The coming days will be crucial in understanding the broader impact, said the CEO. "F&O volumes might reveal just how reliant we are on these prop giants," he added.
What's particularly shocking, he noted, is that the firm allegedly continued its activities despite receiving warnings from the exchanges.
Kamath pointed to the structural differences between the US and Indian markets, suggesting that regulatory laxity in the US may have enabled such behaviour. "Think about the structure of US markets: dark pools, payment for order flow, and other loopholes that allow hedge funds to make billions off retail investors.
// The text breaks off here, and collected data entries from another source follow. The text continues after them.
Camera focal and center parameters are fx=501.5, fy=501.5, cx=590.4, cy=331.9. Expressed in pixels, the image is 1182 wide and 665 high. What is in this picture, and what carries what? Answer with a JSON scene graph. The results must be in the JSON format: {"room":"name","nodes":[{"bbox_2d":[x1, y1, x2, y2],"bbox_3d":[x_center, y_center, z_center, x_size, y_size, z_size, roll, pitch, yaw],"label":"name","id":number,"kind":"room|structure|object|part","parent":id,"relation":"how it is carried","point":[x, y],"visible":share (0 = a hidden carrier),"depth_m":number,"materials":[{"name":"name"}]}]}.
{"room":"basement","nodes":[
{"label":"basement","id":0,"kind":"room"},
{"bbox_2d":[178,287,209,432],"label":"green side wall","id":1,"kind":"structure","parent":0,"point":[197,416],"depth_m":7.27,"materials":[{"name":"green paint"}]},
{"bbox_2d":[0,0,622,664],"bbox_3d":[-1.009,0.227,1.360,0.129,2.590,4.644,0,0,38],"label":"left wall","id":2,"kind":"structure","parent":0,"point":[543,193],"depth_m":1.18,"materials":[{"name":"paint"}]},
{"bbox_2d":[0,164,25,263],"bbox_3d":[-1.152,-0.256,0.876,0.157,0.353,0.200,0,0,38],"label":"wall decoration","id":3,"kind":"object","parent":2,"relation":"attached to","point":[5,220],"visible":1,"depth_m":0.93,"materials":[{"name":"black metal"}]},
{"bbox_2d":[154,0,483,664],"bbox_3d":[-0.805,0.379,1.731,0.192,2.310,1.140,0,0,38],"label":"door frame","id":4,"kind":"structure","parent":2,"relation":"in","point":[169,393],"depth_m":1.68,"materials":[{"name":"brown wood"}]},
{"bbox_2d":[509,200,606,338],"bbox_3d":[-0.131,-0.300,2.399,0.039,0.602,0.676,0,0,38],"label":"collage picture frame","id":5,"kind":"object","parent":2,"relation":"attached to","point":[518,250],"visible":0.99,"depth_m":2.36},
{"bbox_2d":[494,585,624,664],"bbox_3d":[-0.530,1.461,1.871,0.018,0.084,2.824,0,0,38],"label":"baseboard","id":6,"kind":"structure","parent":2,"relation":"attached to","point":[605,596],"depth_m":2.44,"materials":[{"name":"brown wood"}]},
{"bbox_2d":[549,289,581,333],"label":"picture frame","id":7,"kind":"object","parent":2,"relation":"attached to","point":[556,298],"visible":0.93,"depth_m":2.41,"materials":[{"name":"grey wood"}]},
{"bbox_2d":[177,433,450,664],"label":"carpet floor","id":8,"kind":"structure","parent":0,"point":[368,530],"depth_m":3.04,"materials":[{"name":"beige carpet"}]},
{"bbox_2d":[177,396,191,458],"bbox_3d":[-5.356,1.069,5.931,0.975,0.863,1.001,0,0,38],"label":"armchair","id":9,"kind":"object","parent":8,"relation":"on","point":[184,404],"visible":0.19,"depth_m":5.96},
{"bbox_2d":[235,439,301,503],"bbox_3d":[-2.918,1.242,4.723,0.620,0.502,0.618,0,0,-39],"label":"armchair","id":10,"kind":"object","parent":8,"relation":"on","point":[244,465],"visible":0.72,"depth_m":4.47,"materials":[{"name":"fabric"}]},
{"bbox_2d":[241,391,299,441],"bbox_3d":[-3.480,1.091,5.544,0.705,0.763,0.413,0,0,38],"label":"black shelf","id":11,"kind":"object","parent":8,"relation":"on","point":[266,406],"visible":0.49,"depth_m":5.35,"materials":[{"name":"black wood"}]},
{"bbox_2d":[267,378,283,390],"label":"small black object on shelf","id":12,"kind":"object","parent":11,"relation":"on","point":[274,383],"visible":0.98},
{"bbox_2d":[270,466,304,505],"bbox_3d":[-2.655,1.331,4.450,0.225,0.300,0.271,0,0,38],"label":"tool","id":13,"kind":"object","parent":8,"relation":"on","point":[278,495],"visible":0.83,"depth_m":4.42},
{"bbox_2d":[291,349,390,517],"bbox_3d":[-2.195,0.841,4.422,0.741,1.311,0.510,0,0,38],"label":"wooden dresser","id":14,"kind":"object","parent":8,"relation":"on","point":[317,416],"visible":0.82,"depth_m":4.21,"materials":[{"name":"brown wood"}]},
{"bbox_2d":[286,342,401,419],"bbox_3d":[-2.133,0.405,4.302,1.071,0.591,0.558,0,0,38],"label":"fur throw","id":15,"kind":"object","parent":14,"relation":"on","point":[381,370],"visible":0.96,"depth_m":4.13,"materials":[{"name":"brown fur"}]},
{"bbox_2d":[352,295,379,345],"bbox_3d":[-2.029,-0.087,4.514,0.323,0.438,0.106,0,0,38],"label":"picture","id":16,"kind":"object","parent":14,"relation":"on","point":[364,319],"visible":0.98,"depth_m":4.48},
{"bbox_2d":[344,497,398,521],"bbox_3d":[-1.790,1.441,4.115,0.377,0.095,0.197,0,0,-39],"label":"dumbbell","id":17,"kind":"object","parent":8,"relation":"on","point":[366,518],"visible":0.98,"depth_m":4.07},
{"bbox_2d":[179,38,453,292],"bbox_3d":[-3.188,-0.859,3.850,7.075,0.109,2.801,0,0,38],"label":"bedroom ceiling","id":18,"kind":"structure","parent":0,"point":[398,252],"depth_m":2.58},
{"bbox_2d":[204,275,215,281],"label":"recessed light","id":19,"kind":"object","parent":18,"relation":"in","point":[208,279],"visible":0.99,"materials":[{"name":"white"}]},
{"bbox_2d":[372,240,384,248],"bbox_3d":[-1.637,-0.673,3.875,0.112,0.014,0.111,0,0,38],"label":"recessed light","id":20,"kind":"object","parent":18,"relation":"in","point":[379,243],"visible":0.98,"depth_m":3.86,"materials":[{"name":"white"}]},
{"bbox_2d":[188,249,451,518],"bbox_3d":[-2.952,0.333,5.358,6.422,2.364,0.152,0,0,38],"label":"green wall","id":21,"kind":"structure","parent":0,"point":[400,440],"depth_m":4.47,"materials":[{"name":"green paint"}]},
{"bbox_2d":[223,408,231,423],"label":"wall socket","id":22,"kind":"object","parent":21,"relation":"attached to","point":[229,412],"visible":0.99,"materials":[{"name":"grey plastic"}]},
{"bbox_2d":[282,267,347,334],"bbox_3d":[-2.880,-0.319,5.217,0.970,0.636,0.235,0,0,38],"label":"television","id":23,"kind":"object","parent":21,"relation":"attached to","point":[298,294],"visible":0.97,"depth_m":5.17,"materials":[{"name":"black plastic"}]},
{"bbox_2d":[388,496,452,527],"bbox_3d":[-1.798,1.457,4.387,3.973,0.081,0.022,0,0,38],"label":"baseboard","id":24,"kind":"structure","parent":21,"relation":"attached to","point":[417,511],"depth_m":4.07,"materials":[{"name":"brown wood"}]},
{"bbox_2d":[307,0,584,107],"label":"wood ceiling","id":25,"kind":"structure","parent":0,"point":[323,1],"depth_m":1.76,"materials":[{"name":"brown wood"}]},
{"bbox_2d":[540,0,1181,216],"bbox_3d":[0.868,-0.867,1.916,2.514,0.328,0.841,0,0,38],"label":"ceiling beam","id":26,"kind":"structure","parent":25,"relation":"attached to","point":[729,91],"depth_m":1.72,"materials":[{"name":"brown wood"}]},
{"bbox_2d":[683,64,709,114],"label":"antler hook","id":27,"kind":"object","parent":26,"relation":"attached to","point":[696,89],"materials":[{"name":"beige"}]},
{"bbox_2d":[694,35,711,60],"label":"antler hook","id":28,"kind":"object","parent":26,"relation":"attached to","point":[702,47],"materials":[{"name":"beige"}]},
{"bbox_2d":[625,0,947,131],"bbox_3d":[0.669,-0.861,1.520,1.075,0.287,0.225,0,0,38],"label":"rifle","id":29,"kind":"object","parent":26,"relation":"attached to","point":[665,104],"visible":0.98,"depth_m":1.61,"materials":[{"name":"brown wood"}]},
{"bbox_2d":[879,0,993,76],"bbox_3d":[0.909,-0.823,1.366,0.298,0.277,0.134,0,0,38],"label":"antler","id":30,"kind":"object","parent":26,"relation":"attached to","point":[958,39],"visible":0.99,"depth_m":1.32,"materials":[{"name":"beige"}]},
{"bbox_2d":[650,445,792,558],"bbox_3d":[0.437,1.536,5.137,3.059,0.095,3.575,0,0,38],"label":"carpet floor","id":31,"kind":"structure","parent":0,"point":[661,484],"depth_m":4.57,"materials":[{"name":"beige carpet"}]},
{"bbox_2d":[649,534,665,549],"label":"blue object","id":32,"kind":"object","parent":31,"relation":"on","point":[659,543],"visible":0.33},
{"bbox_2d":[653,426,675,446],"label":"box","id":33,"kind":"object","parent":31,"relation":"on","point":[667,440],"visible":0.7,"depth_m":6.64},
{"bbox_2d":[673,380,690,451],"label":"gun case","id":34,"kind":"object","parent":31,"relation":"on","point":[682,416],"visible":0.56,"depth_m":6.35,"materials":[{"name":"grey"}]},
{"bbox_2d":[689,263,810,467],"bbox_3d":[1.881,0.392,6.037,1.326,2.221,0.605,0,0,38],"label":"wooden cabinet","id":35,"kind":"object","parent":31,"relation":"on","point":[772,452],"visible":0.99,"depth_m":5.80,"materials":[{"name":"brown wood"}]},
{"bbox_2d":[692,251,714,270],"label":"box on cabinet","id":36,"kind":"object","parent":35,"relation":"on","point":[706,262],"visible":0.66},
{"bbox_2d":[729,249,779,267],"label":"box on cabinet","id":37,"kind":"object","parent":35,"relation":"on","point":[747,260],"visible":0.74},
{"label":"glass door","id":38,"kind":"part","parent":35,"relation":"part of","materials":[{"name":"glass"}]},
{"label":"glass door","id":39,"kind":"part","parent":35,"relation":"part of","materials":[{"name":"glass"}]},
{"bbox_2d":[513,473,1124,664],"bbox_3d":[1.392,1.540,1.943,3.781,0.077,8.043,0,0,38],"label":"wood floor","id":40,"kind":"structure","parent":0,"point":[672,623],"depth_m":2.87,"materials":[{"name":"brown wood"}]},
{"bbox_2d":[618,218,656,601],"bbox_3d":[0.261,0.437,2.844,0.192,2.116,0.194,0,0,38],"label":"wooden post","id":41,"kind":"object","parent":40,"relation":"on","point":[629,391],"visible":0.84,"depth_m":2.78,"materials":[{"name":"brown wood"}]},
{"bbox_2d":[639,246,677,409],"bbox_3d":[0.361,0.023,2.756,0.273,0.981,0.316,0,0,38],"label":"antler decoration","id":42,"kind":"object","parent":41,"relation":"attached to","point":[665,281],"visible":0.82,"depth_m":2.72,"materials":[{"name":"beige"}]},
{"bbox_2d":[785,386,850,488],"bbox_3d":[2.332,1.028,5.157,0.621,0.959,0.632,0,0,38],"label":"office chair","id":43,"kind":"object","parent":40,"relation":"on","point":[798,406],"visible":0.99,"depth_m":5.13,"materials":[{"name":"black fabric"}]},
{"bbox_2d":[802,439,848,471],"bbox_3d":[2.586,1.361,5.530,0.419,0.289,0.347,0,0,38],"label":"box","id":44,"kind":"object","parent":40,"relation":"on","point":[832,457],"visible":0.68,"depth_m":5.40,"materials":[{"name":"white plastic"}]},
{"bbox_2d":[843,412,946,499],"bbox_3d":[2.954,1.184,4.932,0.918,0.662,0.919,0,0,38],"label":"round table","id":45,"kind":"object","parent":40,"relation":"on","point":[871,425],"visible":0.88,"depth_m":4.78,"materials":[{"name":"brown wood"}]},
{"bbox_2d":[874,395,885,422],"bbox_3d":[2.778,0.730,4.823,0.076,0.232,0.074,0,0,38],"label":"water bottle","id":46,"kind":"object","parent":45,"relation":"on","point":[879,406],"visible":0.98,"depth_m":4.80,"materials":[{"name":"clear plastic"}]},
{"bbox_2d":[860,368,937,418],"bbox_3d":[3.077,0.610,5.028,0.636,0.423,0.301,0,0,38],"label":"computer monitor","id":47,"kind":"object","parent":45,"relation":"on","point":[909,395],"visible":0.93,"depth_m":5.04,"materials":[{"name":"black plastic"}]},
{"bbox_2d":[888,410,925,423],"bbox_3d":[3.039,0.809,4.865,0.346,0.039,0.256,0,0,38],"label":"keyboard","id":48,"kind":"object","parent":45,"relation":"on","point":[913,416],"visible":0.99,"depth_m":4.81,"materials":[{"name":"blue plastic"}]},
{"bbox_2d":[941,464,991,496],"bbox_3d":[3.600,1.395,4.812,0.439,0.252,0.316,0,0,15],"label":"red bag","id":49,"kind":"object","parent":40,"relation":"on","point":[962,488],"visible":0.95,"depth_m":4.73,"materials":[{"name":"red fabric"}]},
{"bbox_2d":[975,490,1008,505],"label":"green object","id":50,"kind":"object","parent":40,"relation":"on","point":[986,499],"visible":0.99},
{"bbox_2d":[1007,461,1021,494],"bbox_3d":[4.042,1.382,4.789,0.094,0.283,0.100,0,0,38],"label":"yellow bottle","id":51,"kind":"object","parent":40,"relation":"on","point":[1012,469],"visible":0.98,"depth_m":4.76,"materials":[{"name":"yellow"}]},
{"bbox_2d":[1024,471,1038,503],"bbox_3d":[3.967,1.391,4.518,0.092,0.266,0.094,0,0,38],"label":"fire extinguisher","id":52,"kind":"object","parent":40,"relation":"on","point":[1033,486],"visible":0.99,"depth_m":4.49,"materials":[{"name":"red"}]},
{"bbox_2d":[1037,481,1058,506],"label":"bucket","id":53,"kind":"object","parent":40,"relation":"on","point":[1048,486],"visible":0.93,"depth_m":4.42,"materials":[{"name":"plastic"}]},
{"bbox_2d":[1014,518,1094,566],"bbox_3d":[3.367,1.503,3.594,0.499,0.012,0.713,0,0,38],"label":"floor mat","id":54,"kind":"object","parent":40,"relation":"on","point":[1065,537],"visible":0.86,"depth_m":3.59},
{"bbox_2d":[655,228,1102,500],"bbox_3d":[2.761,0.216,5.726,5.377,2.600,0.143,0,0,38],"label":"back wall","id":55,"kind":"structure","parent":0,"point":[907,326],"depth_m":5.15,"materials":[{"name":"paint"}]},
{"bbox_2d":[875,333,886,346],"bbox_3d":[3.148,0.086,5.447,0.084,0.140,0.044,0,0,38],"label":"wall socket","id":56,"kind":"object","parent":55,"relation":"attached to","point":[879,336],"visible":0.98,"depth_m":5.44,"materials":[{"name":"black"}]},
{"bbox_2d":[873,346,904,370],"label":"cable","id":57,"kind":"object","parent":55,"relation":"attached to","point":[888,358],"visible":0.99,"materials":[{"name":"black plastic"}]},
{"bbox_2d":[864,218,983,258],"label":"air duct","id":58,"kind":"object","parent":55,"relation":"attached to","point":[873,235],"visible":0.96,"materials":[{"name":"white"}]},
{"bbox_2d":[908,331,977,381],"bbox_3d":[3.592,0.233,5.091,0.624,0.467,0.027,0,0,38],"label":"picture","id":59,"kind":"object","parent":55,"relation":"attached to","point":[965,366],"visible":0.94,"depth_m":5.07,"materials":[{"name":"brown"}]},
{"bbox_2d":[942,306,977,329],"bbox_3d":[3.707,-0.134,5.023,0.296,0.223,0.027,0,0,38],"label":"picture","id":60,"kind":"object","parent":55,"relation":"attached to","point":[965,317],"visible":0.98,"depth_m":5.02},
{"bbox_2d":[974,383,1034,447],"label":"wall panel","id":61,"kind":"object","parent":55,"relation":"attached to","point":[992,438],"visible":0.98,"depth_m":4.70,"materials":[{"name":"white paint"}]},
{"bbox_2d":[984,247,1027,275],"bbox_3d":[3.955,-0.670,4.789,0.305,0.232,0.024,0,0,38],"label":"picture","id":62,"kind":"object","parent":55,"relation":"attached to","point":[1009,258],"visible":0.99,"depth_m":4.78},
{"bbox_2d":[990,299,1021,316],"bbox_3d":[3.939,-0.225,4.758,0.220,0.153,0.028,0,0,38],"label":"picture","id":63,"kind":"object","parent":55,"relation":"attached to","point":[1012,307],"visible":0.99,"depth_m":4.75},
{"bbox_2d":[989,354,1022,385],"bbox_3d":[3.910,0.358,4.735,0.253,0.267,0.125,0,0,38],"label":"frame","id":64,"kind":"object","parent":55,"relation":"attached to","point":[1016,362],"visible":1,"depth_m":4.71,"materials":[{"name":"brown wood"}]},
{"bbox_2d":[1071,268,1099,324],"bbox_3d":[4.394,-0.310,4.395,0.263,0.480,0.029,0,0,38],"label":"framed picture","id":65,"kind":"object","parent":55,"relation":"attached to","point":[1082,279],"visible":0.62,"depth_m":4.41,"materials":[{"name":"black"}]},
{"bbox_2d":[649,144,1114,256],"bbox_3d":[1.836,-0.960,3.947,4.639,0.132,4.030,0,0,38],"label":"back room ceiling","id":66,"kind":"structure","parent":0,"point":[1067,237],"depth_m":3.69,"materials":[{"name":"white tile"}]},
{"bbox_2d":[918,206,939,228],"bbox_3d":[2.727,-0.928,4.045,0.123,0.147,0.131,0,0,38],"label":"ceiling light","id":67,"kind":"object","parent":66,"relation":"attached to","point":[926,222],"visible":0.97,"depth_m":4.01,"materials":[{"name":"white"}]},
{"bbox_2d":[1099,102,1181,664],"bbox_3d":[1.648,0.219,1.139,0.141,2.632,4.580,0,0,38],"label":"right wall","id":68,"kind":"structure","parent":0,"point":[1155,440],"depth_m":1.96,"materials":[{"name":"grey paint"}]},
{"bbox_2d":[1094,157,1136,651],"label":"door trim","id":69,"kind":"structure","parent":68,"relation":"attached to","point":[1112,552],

None of these practices would be allowed in India, thanks to our regulators," he said.
Jane Street Fiasco: A To Z
Markets regulator SEBI alleged that Jane Street and its India incorporated entities took large derivative positions to manipulate the Bank Nifty index.
Jane Street earned Rs 43,289.33 crore in profits through trading in index options on Indian exchanges between Jan. 1, 2023, and March 31, 2025, the regulator said. It restrained these entities from accessing the securities market and further prohibited them from buying, selling, or otherwise dealing in securities, direct or indirect. The ban will stay in place till a final order on completion of investigations is issued.
SEBI added that it would impound Rs 4,843.57 crore from Jane Street, which were the 'unlawful gains earned' from the alleged misconduct. The market watchdog has asked Jane Street entities to jointly and severally deposit the amount into an escrow account, with a scheduled commercial bank in India.
Jane Street disputes the findings of the SEBI interim order and will further engage with the regulator, it told NDTV Profit on Friday morning.